- _What this task involves_
In the holiday letter below, retype word for word the part that opens with the words containing "First let's get" and closes with "of cat toy.".

The Not-So-Deep South

December 2002

Holiday Greetings to Family and Friends from the Miller-Younkin clan!

 

Yes, 'tis I again, the family favorite, Numero Uno, CP (Chief Pet), the one-and-only Holidays letter writing canine—DUCHESS!   And, might I so humbly add, this year’s letter is better than ever because last Christmas I received the Model 2002 Canine Keyboard, so typing this letter was almost as much fun as watching a cat getting trapped in the home's heating ductwork.  (Chortle, chortle!  That actually happened to No. 2 cat Zeus, but I digress.)  Better yet, Derek fixed the word processor's auto-correct spell checker so that when I type Duchess, the dumb machine doesn't automatically change it to "duck cheese."

First let's get the bad family news out of the way which is:  We still have three cats!  No. 1, Angel--Numero Uno because she's the oldest, she's female, her fur color matches that of yours truly, and she leaves me alone.  No. 2, Zeus--Devon's cat, who behaves like he’s some sort of Greek god.  And finally, No. 0 (as in ZERO), JB--alias Jellybean, alias Target, alias Dumb Cat.  This cat is so dumb that he thinks my tail is some sort of cat toy. 

And now on to the good news—the really big news from this year.  I, Duchess, have broken my previous record for escapes from the backyard!!!!  I mean I not only broke the old record, I demolished it!  And it's not like the difficulty of escape isn't increasing.  Every time I dig a new escape tunnel under the backyard fence, Jim’s out there trying to seal it off.  The next door neighbor told Jim to give it up as he was obviously up against a superior intelligence (meaning me!), but what Jim lacks in brains he makes up for in persistence (especially since Jean keeps telling him to go out and plug up my latest tunnel.)  Now, not being a dog, you may well ask:  What's the big deal about getting out of the backyard?  Well…, at the end of our street is a creek, and there's nothing a little swim, followed by a nice roll in some mud, or better yet a roll in something that has an odor which only one endowed with the canine superior sense of smell can appreciate (and our motto is, "the longer it's been dead or on the ground—the better!")  For some reason, the more successful breakouts are usually followed by that most dreaded of canine punishments—the BATH!   Okay, on to the usual boring people stuff.

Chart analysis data

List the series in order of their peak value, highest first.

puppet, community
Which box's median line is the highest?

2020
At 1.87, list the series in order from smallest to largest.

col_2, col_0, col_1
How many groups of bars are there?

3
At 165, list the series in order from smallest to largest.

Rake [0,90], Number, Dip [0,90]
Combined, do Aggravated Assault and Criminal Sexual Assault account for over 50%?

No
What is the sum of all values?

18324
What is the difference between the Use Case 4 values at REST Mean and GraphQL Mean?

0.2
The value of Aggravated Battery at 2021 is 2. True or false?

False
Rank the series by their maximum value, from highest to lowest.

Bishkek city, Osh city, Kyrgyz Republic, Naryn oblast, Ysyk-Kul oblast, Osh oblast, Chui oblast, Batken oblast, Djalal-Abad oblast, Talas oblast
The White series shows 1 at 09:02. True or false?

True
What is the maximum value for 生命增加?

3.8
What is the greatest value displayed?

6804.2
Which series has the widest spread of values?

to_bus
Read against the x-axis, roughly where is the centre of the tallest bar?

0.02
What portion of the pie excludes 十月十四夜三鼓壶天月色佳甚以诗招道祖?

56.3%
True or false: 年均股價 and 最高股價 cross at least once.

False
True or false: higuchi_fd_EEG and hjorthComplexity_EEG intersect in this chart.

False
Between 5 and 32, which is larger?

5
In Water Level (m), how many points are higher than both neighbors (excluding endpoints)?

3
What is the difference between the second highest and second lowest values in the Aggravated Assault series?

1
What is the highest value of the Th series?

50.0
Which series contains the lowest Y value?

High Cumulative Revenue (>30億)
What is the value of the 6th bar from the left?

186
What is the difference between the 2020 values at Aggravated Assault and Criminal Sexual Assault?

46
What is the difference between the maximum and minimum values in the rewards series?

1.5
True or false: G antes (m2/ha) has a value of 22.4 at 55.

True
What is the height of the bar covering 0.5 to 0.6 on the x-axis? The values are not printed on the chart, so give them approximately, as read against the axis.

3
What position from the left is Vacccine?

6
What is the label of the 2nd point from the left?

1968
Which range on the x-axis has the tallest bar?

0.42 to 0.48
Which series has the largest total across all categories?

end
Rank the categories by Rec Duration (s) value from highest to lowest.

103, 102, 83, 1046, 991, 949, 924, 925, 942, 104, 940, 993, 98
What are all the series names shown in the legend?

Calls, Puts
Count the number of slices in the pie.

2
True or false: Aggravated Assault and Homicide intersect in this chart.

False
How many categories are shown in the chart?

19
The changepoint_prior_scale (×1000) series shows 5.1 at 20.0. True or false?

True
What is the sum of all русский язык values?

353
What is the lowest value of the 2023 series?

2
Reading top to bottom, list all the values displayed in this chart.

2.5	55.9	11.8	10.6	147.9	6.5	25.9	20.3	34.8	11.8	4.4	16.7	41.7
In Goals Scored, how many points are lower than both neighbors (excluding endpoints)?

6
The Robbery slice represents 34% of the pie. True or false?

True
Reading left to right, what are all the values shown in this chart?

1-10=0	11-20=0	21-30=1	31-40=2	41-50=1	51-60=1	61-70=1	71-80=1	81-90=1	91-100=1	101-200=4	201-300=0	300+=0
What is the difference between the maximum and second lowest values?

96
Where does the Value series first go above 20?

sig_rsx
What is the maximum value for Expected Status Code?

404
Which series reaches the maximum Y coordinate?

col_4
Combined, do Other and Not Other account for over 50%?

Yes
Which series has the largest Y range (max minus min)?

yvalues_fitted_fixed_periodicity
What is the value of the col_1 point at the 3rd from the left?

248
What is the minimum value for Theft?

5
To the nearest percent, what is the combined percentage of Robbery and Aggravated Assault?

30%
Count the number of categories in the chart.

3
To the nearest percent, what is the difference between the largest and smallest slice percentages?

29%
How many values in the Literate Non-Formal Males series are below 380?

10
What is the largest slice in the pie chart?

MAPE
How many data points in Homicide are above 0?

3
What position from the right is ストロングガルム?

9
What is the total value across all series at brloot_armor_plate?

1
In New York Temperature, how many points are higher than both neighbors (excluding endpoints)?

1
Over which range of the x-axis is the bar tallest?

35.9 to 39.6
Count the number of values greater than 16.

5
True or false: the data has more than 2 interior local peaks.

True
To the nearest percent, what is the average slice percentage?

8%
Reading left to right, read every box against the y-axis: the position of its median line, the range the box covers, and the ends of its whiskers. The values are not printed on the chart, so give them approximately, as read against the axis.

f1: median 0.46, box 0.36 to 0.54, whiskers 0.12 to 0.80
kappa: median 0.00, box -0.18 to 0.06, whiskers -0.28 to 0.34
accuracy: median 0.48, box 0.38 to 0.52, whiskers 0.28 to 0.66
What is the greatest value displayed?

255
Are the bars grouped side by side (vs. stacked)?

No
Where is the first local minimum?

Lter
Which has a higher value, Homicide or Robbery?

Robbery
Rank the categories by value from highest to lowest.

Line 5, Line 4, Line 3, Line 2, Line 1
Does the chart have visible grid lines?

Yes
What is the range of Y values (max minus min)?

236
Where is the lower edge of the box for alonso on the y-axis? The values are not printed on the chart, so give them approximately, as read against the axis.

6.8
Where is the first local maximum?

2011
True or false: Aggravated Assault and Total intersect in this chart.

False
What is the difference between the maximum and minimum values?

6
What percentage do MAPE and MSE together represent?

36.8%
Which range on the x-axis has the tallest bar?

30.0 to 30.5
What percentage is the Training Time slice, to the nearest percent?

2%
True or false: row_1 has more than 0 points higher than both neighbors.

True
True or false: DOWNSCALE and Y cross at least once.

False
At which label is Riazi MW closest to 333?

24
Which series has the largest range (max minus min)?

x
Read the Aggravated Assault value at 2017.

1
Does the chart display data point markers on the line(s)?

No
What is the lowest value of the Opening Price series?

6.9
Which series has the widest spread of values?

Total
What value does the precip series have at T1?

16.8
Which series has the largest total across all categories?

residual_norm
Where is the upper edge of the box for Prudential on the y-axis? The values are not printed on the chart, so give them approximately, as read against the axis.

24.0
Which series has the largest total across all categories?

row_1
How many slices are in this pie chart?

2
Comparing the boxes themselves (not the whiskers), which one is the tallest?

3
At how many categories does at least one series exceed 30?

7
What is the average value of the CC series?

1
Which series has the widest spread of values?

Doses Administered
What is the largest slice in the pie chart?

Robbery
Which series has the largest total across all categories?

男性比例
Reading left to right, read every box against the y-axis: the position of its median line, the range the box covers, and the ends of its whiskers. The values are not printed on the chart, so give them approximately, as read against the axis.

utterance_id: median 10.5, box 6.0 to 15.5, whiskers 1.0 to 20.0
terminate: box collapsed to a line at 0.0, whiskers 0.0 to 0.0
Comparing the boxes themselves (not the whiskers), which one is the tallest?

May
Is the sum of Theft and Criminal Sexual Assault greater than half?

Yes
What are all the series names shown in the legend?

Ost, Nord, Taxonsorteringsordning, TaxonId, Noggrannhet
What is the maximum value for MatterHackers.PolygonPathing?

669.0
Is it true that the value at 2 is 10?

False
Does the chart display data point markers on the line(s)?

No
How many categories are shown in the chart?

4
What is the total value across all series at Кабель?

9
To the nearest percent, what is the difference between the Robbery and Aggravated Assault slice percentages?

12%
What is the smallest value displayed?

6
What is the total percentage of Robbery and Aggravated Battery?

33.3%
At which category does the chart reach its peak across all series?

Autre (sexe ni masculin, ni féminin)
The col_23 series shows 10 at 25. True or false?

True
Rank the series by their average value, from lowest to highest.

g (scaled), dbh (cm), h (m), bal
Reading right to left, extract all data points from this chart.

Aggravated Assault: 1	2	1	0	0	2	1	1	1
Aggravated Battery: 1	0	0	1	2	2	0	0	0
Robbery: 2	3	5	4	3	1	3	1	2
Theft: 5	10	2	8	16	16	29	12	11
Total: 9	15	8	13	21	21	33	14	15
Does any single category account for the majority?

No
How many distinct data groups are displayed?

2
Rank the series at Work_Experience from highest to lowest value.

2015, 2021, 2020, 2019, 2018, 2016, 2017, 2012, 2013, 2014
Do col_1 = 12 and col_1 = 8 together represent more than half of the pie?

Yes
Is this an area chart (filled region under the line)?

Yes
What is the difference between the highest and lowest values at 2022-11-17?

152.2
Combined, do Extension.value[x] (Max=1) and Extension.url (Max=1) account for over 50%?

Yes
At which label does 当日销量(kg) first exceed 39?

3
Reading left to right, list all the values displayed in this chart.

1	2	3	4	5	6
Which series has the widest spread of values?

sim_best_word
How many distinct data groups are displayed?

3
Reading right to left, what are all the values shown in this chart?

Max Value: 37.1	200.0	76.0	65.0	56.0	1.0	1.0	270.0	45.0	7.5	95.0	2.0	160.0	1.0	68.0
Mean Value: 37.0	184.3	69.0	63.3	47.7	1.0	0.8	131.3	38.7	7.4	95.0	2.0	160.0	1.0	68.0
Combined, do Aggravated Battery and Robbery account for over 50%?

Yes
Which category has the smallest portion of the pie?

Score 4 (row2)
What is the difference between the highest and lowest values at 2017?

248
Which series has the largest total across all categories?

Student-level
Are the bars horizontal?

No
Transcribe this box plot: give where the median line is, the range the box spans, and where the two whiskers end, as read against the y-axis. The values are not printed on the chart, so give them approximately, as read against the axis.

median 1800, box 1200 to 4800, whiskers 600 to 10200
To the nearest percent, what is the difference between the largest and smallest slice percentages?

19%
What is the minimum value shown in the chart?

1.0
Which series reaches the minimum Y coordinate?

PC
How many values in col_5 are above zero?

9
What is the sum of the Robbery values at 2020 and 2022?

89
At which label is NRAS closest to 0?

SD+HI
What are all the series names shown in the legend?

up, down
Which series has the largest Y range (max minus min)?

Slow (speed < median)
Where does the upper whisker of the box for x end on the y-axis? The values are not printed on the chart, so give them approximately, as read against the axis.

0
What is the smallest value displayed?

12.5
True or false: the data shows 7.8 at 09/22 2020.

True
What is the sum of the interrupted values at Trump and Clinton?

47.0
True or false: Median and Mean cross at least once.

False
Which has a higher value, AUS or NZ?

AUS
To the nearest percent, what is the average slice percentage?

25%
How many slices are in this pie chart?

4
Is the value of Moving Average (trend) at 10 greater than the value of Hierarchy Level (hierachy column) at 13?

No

- _Written answer_
First let's get the bad family news out of the way which is:  We still have three cats!  No. 1, Angel--Numero Uno because she's the oldest, she's female, her fur color matches that of yours truly, and she leaves me alone.  No. 2, Zeus--Devon's cat, who behaves like he’s some sort of Greek god.  And finally, No. 0 (as in ZERO), JB--alias Jellybean, alias Target, alias Dumb Cat.  This cat is so dumb that he thinks my tail is some sort of cat toy.